Antigen Escape: Down-Regulation or Loss of Target Antigen

Antigen escape post-infusion of modified CAR T-cells is an emerging issue (17, 83, 84). Relapses have been observed in long term follow-up studies, but the mechanisms for these relapses need to be better described. The most common reason for relapse after CAR T-cell therapy is the emergence of tumor cells with loss or downregulation of target antigen expression. The use of CD19 CAR T-cells in ALL patients has highlighted the loss of CD19 antigen expression due to therapeutic pressure. Consequently, CD19negative tumor cells, have been reported in relapses. This can be caused by lymphoid to myeloid trans-differentiation, alternative splicing leading to target epitope loss, or selection of pre-existing antigen-negative leukemia cell clones (8587). In the myeloma setting, BCMA loss or downregulation on residual MM cells after BCMA CAR T therapy has been reported in several clinical trials to date (29, 30, 88). Antigen escape in MM is more likely to occur due to the coexistence of numerous tumor subclones in treated patients resulting in a potential advantage to emerging or preexisting BCMAlow or BCMAnegative subclones during treatment (51). In the NCI trial, one patient presented persisting BCMAnegative myeloma cells in the bone marrow 56 weeks after BCMA CAR T-cell infusion and at the time of myeloma progression (29). In the UPENN trial, 12 out of 18 (67%) evaluable patients had significantly diminished levels of BCMA expression intensity commonly 1 month after CAR T-cell administration (30).
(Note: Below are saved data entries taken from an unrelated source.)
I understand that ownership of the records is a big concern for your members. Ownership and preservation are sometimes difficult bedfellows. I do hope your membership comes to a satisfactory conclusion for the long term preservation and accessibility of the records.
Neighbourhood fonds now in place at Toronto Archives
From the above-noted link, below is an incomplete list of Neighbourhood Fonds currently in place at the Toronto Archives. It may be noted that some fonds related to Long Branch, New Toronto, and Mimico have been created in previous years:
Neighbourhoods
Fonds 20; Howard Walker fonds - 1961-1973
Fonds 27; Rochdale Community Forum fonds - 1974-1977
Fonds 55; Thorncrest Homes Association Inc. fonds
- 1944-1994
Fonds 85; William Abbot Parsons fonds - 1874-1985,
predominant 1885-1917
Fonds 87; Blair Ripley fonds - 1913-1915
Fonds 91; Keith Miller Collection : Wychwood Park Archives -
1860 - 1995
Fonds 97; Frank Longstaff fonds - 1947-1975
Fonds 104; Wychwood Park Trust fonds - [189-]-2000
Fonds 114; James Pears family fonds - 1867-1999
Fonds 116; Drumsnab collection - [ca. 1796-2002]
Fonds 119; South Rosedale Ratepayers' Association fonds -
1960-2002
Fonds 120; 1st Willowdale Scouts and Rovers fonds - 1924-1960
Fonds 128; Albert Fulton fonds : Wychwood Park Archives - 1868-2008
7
This reduction in BCMA intensity was more frequent on residual myeloma cells from patients responding to therapy than non-responder patients. Regarding to FCARH143 trial, the authors reported a patient who relapsed presenting a BCMAnegative myeloma subclone and an overall reduction of 70% BCMA expression level in the BCMApositive myeloma cell population (35). The observed loss and downregulation of BCMA expression on the surface of myeloma cells after CAR T-cell infusion in several clinical trials, highlights an imperative need to investigate the mechanism of resistance to BCMA CAR T-cell therapy.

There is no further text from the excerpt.